Extracted page text data

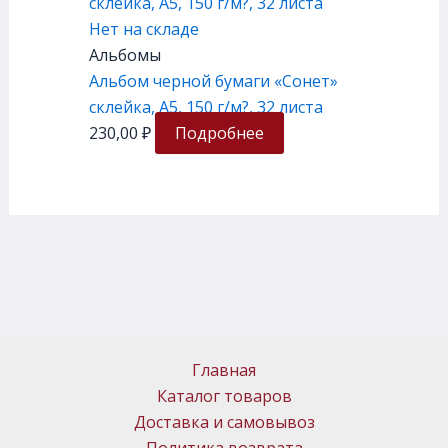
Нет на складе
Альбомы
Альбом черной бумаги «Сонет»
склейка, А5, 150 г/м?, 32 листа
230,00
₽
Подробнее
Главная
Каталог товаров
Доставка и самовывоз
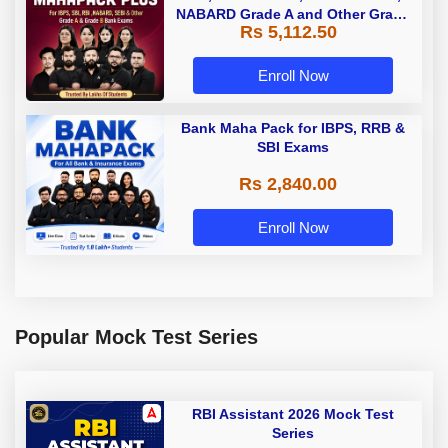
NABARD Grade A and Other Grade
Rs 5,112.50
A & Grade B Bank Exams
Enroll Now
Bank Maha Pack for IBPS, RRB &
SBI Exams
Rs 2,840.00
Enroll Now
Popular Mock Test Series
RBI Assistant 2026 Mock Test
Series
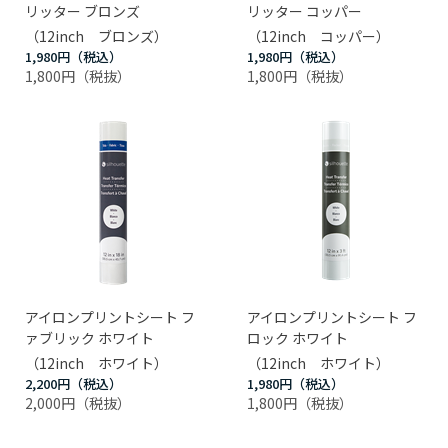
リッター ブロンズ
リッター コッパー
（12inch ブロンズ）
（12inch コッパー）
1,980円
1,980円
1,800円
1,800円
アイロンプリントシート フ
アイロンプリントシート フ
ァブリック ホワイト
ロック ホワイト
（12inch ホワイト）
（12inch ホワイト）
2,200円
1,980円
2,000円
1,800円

* * *

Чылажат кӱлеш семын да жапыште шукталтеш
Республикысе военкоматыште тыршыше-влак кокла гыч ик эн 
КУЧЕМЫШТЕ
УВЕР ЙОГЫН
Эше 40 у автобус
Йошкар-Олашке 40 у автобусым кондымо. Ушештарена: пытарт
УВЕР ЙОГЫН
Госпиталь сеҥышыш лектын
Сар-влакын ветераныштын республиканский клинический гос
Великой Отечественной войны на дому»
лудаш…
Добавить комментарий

- JOB ITEM -
Whenever the string "Mock" turns up in a line of the data, copy that line.

- WRITTEN ANSWER -
Popular Mock Test Series
RBI Assistant 2026 Mock Test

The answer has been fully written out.